From: BC, Canada
A lot of people don't get how huge of a deal thermal imaging is... having used them and fought against them in commercial simulators, as well as reading and listening to testimonies of people who have worked with the actual equipment, the sighting advantage alone decides a battle easily 9 times out of 10.
A proud company of T-80s can roll through the terrain with their heavy armor and big gun, but if they can't see that buried Chieftain platoon maybe even 1500 meters away, then by virtue of not being able to see what's hitting them, they're easy targets for the British.
I myself ran a series of tests to see the balance:
In all 3 tests, both crews are Veteran with equal (85) Morale and readiness.
-1st Scenario, 3 Chieftains and 10 T-80BVs deliberately move onto an elevated field and shoot each other at 3000 meters. Chieftains get the first shot but don't claim any kills until the second volley. All 3 Chieftains go down, while also claiming 3 of the 10 T-80BVs.
-2nd Scenario, 9 Chieftains and 10 T-80BVs are ordered to assault in each other's general direction over the same territory, starting at 3000 meters. Again, first shot goes to the Chieftains. Light rain begins, giving the British another sighting advantage. Notoriously poor Soviet accuracy takes it's toll on the T-80s and they lose 4 tanks before closing into 1500 meters, at which point they suddenly take out 8 of the 9 Chieftains while losing the remainder of their number in the process. That's a pretty good trade for the Russians!
-3rd Scenario, 9 Chieftains ordered to assault a position where 10 T-80BVs deliberately move onto and Hold. This time the Russians get the first shot! The first volley is an ATGM shot that immediately erases one of the 3 British platoons. Return fire destroys a single T-80. The T-80's second shot - guns this time, destroys 2 more Chieftains. All further British return fire is ineffective and the last Chieftain goes down at 1500 meters.

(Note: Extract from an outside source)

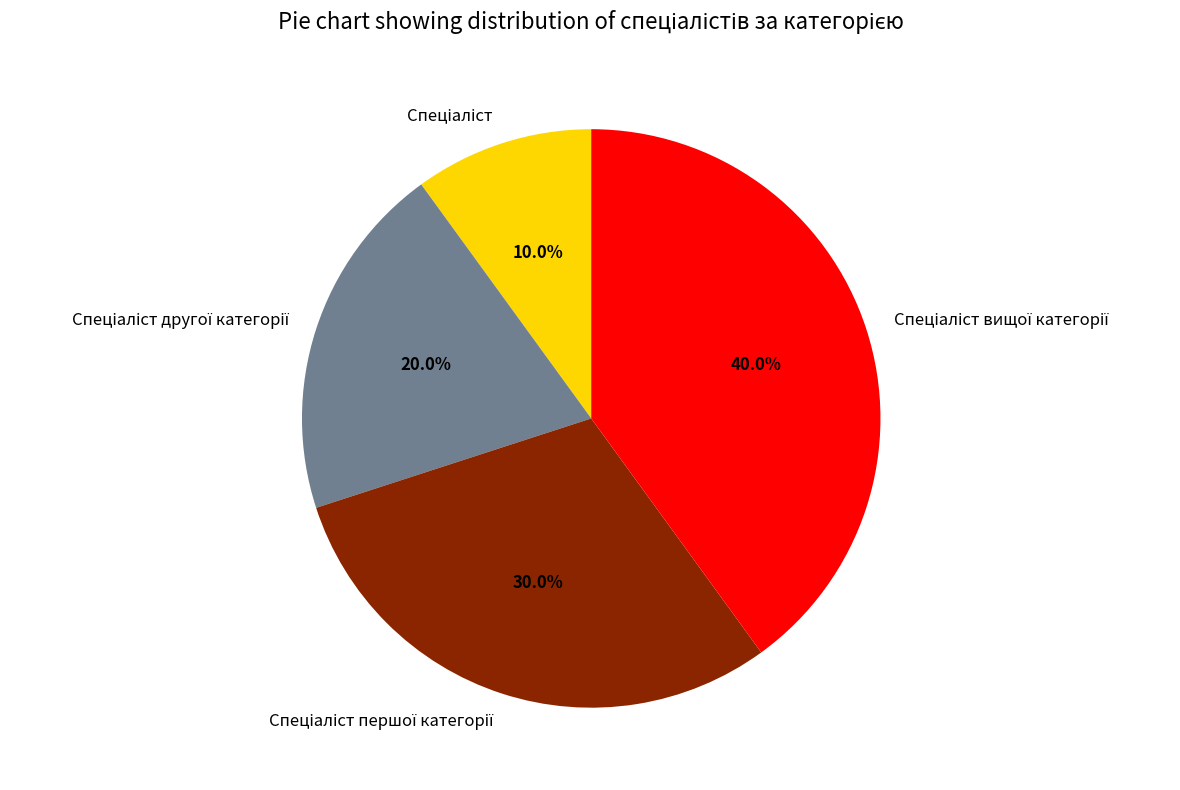

Is there any slice that represents more than half of the pie?

No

In armored warfare, the dug in and hidden defending force almost always beats the exposed, attacking, and moving (Thus imposing a stabilizer penalty, Russian stabilizers are still noticeably poor even in newer T-72B models) force, even if the attackers are larger in number. Historical examples of this were witnessed multiple times in the middle east and were taught to US commanders (A good video on this is seen here).
How tanks perform on paper just does not have that much influence in actual combat.

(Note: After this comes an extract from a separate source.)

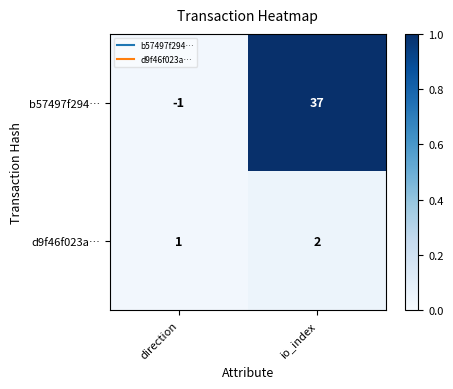

Reading left to right, transcribe all the data shown in this chart.

b57497f294…: -1	37
d9f46f023a…: 1	2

Otherwise superior Iranian Chieftain Mk. 5s were beaten by better trained and lucky Iraqis in monkey-model T-62s.
Even back to WW2, experienced T-34 crews could easily knock Tigers out of play.
US Commanders in Desert storm have remarked that they could have swapped equipment with the Iraqis and still have won.
T-34s have confirmed kills on T-72s in Yugoslavia.
Young Chadian soldiers beat out the entire Libyan military with just Toyota trucks.
You could throw an M1A1 at, say, a BMP-2. If that BMP crew has more training, readiness, morale than that Abrams - then they will find a way to knock it out. With their autocannon.
I firmly believe there is no NATO bias, if any at all among the devs at OTS. They have tried their hardest to represent a realistic, albeit heavily abstracted battlefield, and FPRS is still by far my favorite wargame. Never mind the heap of changes planned for Southern Storm, which will be amazing to see when it drops.